→ DATA UNDER STUDY

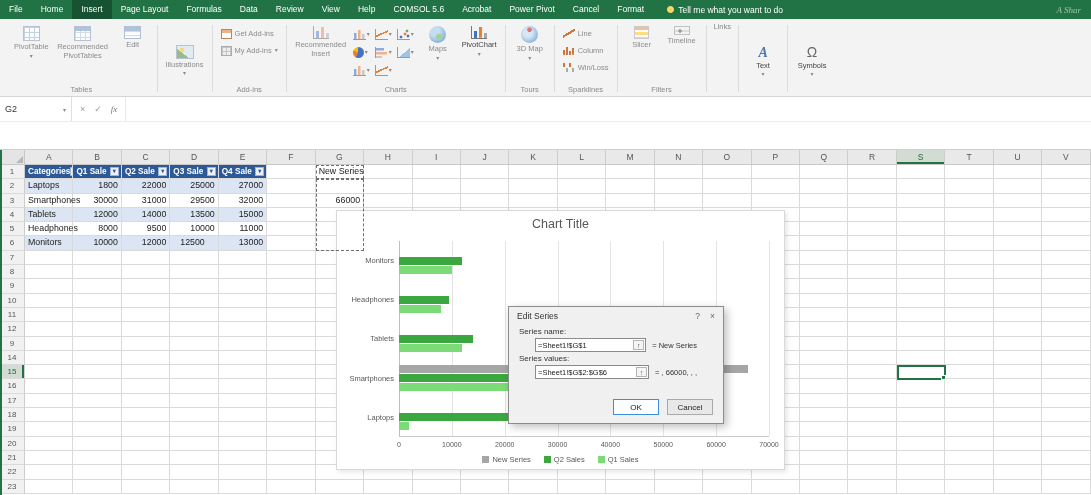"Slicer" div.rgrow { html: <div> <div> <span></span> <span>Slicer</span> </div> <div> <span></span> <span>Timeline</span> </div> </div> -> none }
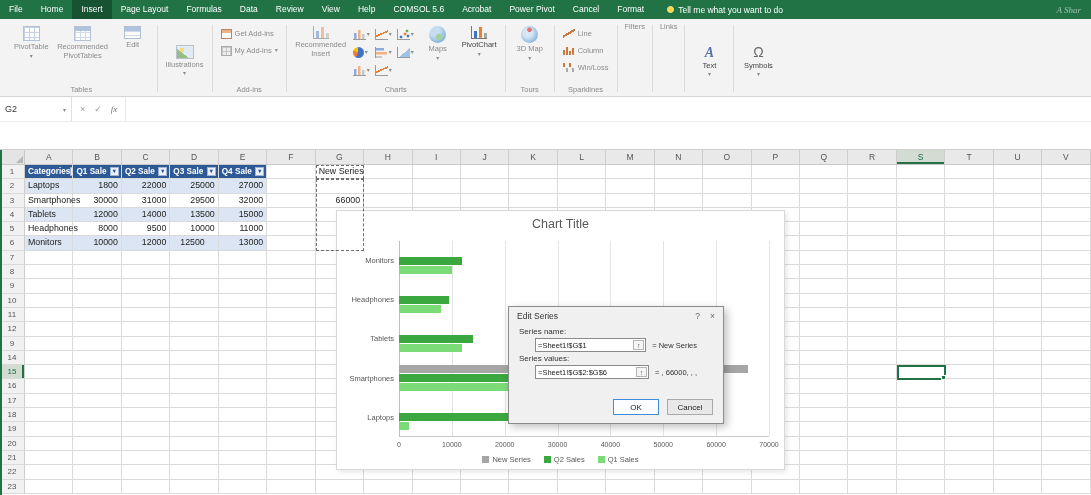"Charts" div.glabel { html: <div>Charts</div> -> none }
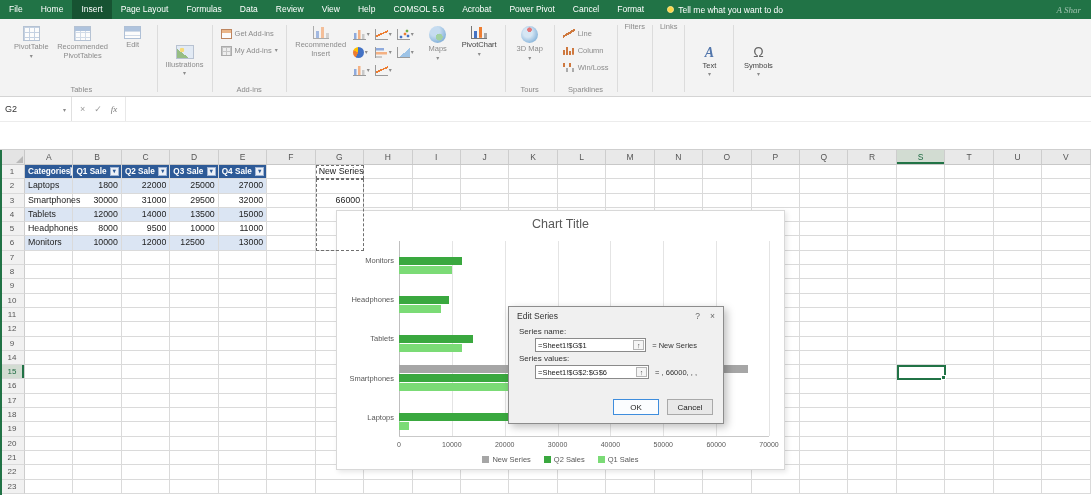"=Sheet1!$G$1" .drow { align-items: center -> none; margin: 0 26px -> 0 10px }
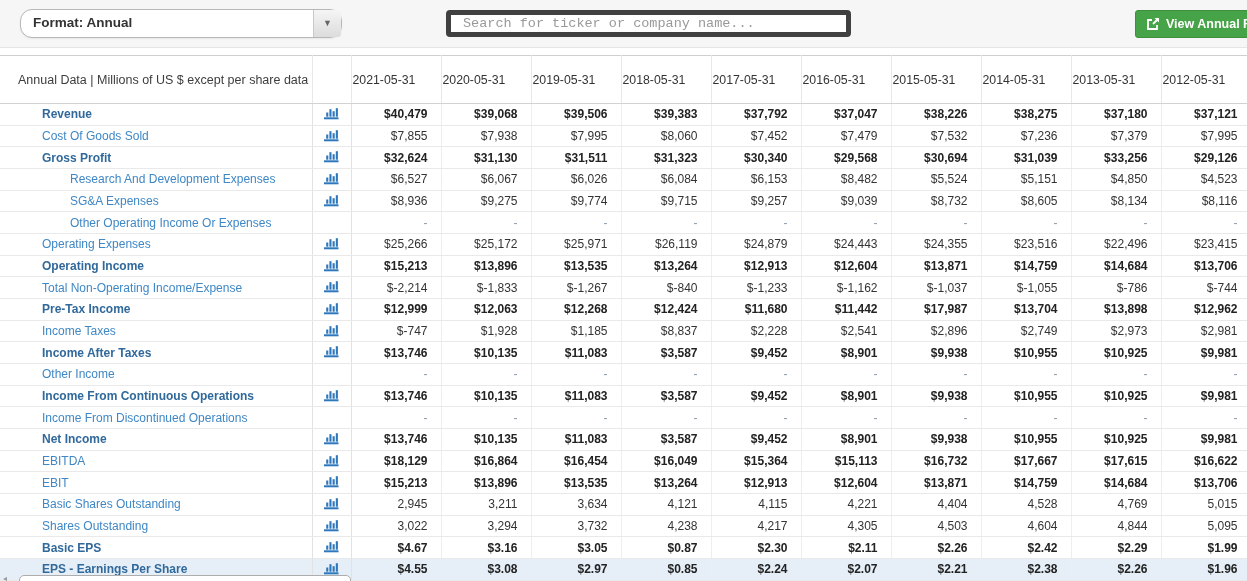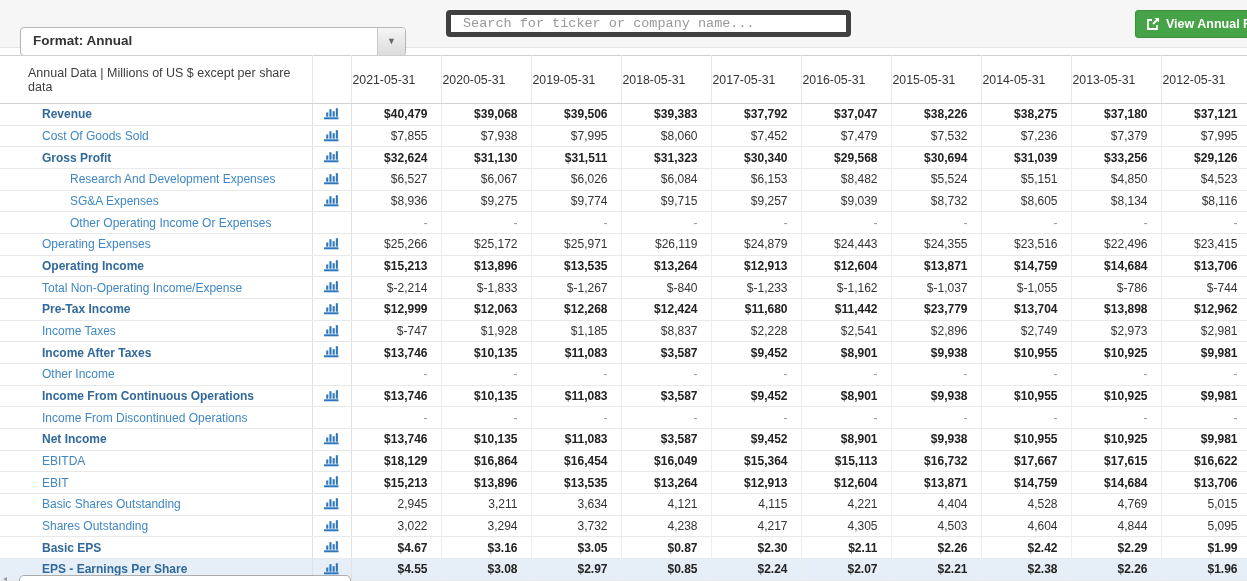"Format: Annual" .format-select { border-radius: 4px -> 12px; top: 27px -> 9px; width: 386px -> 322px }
--
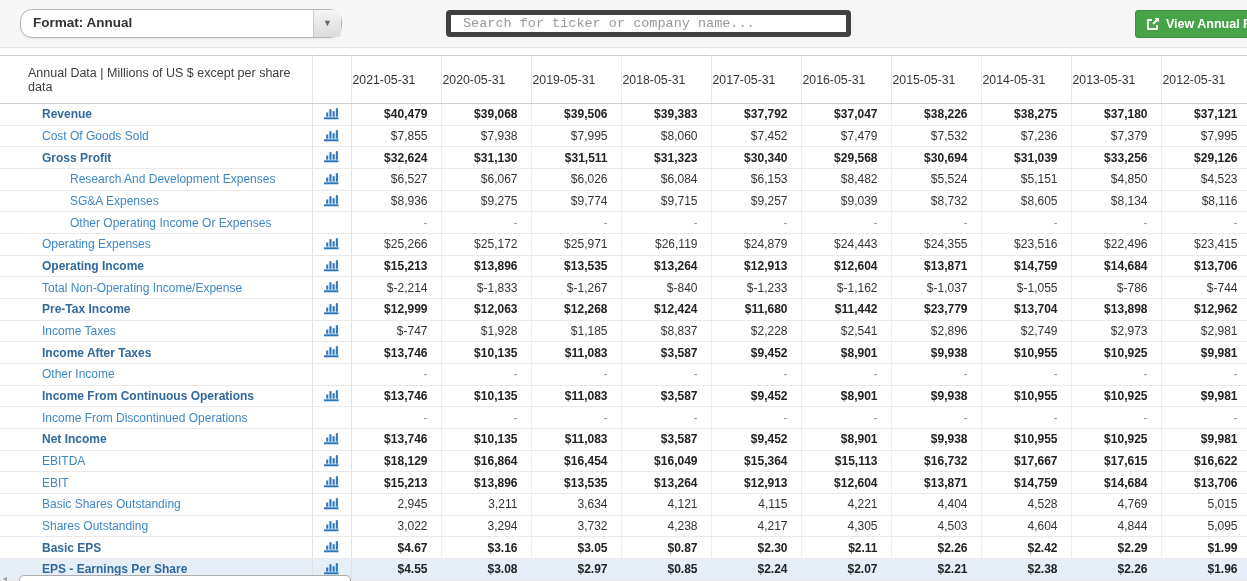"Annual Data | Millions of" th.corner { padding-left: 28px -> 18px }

→ WORK TASK
All lines above starting at the one with "html: <div> <div>" and ending at the one with "border-radius: 4px ->", inclusive, are to be printed again exactly, with the pictures left out.

→ EXERCISE RESULT
"Slicer" div.rgrow { html: <div> <div> <span></span> <span>Slicer</span> </div> <div> <span></span> <span>Timeline</span> </div> </div> -> none }
"Charts" div.glabel { html: <div>Charts</div> -> none }
"=Sheet1!$G$1" .drow { align-items: center -> none; margin: 0 26px -> 0 10px }
"Format: Annual" .format-select { border-radius: 4px -> 12px; top: 27px -> 9px; width: 386px -> 322px }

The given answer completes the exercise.